計画研究B02・東北大学・押切友也准教授、アドバイザー・北海道大学・笹木敬司教授らの共同研究グループの論文がACS Nano誌に掲載されました。
2024.12.25
岡山大学・三澤弘明教授、計画班B02東北大学・押切友也准教授、アドバイザー・北海道大学・笹木敬司教授らの共同研究グループは、高感度で空間的に均一な表面増強ラマン散乱(SERS)を実現する基板を開発しました。この基板は、自己組織化で高密度に配列した金ナノ粒子(d-AuNPs)、酸化チタン、金薄膜から構成されています。

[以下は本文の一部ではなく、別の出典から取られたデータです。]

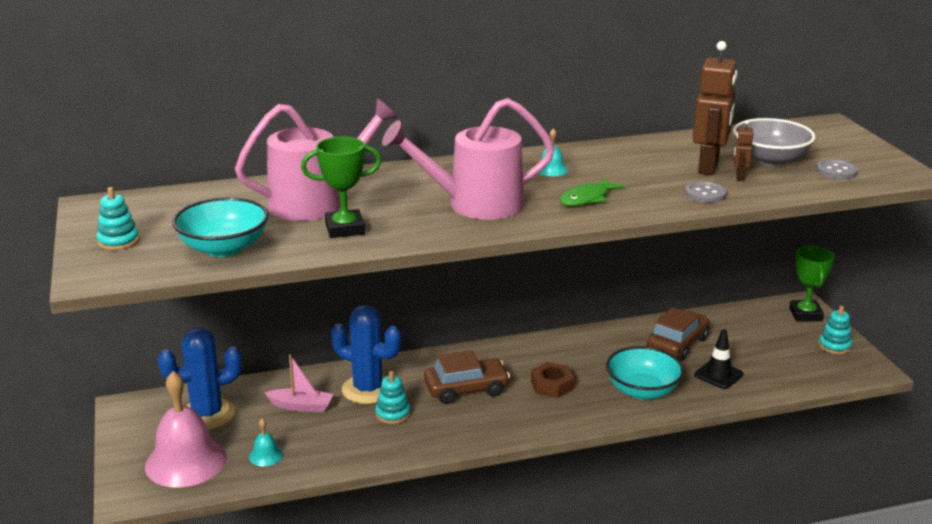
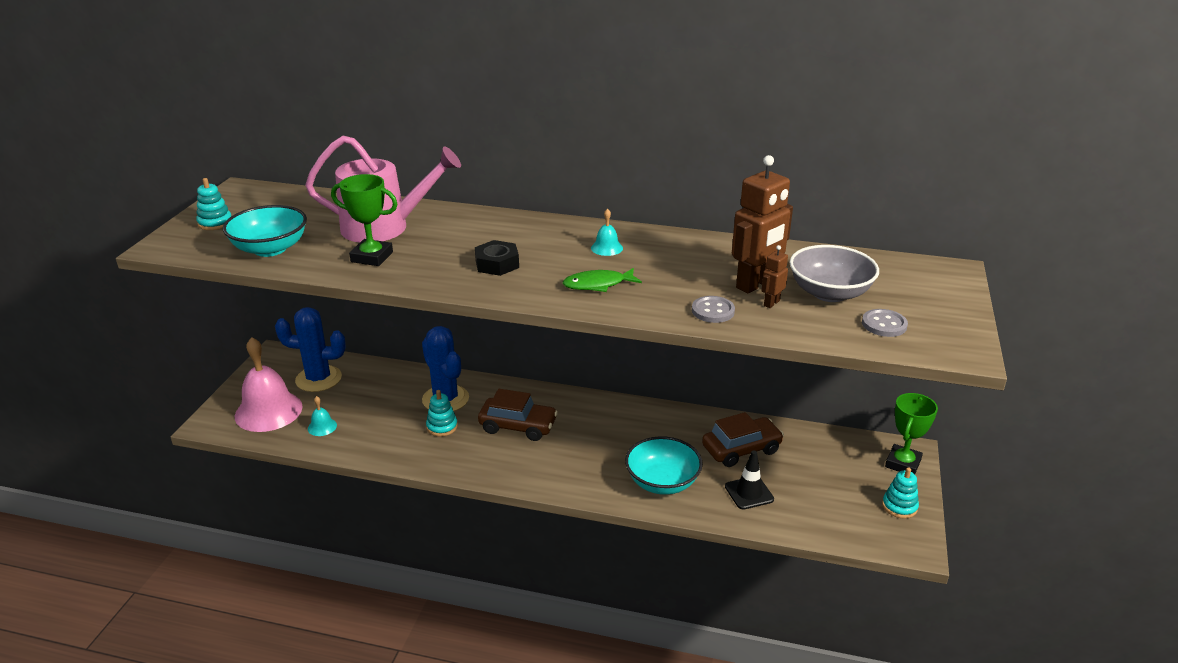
camera: 30 degrees right, 5 degrees up
pink boat [264,355,333,412] -> none
pink watering can [382,98,555,220] -> black nut [475,240,519,276]
brown nut [531,362,574,398] -> none

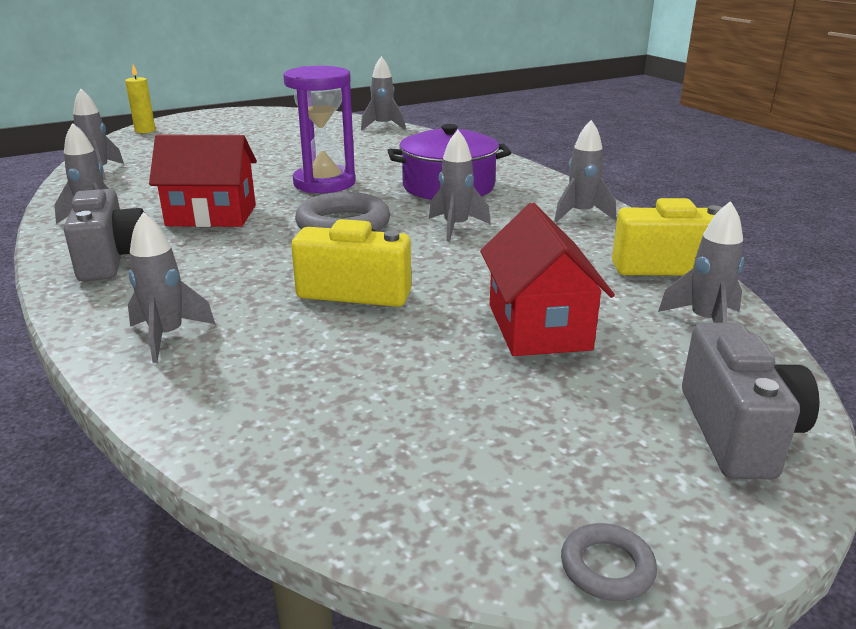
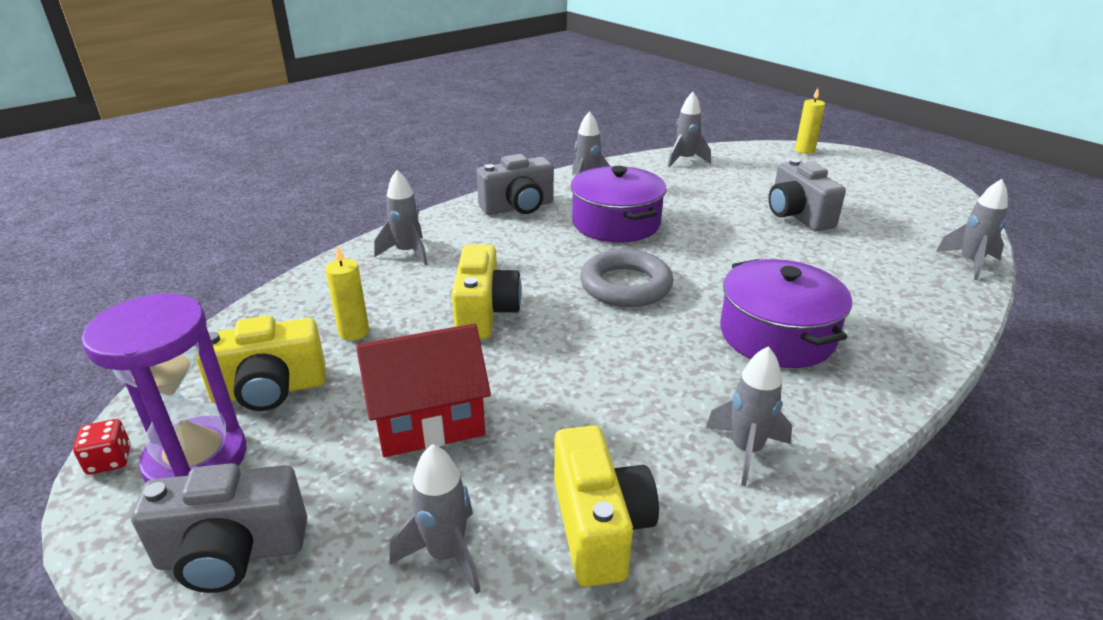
camera: 80 degrees right, 5 degrees up
red house [149,135,257,227] -> purple pot [570,166,667,243]
purple hourglass [283,66,356,193] -> purple hourglass moved to [81,294,247,483]
grey rocket [429,130,491,242] -> none
grey ring [561,523,657,601] -> red dice [73,419,131,475]
none -> yellow camera [196,316,326,411]
none -> yellow candle [325,245,369,340]
none -> grey camera [769,159,846,231]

この基板を利用することで、d-AuNPsのプラズモン共鳴と酸化チタンおよび金薄膜からなるファブリ・ペロー共振器との間の極めて強い光学的な結合(モード超強結合)に基づき、近接場強度が大幅に増強されます。その結果、有機色素分子のSERS信号を78倍に増加させることに成功しました。さらに、モード超強結合の量子コヒーレンス効果により複数のd-AuNPsからのSERS信号が平均化されるため、空間的に均一な信号を取得することが可能となりました。この成果は、SERS測定の再現性、定量性の向上に寄与します。
本成果は、2024年2月1日(アメリカ東部時間)に、学術誌「ACS Nano」に、オンライン掲載されました。